Victoria and Dawn’s room is small but full of light, two beds on opposite walls with identical desks, tossed Hollister hoodies and teddy bears, a life-size poster of Ed Sheeran, his freckled face covered in lipstick kisses the girls have added, and lots of photos – two years’ worth of selfies: the girls in various places and poses. I’m not just taking Victoria home, I’m removing her from one too.
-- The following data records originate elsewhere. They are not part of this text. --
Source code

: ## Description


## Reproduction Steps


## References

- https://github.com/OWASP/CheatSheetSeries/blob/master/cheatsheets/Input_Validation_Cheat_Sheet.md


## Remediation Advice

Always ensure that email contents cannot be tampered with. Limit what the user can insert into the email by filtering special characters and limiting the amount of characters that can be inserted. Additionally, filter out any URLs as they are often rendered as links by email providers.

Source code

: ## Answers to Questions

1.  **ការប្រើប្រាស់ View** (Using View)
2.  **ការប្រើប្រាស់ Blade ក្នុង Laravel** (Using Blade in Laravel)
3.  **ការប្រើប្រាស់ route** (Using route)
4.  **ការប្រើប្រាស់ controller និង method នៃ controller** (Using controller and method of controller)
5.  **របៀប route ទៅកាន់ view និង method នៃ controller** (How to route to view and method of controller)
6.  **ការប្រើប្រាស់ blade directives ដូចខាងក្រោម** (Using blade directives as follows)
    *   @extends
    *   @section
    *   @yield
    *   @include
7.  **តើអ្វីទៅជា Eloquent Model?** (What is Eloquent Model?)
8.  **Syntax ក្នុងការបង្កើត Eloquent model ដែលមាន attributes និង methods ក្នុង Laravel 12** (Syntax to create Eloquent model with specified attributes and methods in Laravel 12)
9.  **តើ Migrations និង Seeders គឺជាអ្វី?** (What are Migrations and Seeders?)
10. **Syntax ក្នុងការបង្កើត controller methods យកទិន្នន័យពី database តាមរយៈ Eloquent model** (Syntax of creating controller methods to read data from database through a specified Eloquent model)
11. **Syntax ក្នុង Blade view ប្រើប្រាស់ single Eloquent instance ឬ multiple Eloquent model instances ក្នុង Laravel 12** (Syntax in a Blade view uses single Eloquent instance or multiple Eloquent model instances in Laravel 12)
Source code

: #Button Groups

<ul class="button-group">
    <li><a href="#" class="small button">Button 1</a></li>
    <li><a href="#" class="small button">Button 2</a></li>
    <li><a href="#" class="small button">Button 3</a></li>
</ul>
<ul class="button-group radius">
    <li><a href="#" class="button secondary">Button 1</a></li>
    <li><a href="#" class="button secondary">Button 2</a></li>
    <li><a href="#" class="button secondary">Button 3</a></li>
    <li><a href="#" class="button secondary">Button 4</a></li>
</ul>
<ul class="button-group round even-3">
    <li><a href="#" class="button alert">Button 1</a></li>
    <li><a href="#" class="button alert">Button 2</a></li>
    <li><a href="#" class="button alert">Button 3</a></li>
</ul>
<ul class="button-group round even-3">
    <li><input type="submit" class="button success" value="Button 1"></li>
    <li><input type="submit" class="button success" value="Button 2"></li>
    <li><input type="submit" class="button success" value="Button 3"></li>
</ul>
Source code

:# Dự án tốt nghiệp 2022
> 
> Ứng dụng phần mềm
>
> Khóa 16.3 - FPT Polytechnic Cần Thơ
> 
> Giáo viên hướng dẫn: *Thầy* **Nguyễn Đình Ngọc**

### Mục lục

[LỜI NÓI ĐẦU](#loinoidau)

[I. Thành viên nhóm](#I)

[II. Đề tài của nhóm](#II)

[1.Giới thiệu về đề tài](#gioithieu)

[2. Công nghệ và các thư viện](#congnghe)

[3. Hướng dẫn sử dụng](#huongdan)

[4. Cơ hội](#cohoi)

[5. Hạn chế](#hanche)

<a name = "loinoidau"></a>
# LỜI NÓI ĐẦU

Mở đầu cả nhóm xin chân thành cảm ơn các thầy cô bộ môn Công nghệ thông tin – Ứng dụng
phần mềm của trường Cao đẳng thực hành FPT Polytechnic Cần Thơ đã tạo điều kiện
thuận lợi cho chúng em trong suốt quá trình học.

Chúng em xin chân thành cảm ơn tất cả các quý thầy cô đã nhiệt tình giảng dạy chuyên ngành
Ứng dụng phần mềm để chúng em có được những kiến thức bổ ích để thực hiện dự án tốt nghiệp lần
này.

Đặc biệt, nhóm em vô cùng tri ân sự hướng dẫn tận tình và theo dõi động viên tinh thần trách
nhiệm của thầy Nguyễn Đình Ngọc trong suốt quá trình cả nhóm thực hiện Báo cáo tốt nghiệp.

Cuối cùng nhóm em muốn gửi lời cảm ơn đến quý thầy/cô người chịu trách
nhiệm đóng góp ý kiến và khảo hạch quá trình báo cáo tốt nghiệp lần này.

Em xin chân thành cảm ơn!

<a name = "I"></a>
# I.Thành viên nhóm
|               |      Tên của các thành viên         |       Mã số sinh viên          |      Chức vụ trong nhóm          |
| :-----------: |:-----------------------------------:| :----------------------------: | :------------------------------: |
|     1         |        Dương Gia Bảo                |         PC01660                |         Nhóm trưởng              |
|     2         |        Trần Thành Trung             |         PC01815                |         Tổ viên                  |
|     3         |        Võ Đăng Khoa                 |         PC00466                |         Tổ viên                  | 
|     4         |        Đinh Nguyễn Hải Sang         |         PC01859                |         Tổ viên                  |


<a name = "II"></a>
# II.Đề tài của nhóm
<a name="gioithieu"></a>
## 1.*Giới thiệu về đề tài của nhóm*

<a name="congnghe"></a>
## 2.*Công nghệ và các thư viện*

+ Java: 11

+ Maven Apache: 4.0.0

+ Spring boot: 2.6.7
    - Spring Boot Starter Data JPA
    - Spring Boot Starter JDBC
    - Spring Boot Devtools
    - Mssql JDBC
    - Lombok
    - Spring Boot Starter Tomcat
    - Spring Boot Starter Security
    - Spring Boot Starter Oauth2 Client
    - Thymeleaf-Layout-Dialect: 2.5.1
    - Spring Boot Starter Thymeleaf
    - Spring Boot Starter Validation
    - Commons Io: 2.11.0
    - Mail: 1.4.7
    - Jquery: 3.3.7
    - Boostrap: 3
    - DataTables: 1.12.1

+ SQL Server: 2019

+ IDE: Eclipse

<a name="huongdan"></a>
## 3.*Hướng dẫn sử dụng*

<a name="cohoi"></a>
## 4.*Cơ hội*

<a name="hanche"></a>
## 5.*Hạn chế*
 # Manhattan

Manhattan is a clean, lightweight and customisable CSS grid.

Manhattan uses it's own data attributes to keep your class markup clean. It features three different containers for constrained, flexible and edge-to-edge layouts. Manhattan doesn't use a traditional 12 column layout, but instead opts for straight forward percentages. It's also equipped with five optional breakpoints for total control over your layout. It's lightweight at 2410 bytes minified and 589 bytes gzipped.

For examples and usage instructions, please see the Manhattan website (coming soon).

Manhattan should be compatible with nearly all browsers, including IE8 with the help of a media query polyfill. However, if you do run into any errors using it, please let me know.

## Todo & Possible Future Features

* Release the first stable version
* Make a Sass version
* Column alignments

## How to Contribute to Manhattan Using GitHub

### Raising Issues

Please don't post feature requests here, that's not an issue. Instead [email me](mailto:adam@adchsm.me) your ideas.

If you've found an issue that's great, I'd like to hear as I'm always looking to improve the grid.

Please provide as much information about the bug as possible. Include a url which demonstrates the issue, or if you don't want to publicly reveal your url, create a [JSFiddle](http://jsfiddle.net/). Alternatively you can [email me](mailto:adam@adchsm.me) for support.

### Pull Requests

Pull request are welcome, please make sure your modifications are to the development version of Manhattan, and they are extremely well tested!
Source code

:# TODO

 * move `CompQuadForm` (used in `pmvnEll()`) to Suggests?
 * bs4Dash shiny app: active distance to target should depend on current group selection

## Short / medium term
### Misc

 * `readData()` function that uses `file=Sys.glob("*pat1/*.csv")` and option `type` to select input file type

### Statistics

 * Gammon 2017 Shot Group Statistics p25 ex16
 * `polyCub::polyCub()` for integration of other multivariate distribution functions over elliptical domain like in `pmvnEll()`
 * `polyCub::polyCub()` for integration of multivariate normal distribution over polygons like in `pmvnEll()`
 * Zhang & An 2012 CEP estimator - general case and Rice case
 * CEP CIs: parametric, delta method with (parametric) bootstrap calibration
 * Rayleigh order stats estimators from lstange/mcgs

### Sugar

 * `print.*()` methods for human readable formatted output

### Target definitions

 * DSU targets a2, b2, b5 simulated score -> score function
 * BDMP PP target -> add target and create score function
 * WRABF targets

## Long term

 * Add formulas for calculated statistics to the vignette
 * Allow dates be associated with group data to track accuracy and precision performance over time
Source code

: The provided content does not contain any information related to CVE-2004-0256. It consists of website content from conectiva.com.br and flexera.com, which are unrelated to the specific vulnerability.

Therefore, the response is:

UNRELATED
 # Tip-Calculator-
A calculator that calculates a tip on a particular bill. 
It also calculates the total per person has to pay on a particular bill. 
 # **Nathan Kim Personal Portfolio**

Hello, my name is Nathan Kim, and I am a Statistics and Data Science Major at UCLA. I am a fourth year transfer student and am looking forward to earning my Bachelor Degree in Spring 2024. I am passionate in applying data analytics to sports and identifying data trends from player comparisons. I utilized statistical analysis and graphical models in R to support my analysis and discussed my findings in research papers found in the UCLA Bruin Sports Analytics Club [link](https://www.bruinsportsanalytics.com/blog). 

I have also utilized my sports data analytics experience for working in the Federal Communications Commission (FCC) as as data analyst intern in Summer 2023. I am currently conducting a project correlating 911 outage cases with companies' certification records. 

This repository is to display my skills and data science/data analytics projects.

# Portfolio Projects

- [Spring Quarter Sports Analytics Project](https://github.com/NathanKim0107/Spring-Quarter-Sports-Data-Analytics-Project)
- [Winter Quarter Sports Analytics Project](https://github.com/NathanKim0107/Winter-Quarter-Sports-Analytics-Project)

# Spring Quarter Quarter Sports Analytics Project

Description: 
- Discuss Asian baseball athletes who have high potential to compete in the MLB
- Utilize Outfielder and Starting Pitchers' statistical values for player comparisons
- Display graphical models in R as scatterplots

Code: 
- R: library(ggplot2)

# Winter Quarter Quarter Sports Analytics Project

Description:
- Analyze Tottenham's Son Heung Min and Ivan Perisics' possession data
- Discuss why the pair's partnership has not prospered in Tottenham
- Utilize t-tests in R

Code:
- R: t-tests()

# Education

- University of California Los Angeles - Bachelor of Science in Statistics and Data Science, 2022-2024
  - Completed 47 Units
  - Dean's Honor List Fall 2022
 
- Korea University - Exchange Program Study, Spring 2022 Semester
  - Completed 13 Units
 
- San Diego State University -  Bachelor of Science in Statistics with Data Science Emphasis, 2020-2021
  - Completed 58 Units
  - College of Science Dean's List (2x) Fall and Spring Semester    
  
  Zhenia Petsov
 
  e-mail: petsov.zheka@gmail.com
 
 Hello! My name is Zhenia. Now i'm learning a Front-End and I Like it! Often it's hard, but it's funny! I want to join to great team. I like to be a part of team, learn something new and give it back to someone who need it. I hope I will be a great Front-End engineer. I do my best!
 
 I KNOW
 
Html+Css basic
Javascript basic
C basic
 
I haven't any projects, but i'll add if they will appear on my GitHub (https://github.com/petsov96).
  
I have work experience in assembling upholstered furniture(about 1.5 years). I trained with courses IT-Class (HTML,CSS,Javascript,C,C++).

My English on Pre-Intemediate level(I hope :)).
‘If I can miss classes, why can’t Dawn?’ She’s still sulking about this, still trying to push me into giving in. ‘I bet Dad wouldn’t mind.’
‘Well, I would. There’s something I need to talk to you about, something’s happened.’
She pulls a sports bag from under her bead and begins to pack. ‘Are you and Dad splitting up?’
I feel like I’ve been slapped, and I wonder if she’s intuited something that I’ve missed. ‘Of course we’re not! Why would you say something like that?’
She pushes a few more items into the bag. ‘It was what I thought of when my half-term trip home got cancelled. And now you’re here, taking me out of school – you never collect me.’
I busy myself with trying to help, folding up some pyjamas bottoms from her bed. ‘They’re Dawn’s,’ she says, snatching them from me just as the door flies open and Dawn comes rushing in, dark hair springing from her head and her eyes already moist with tears.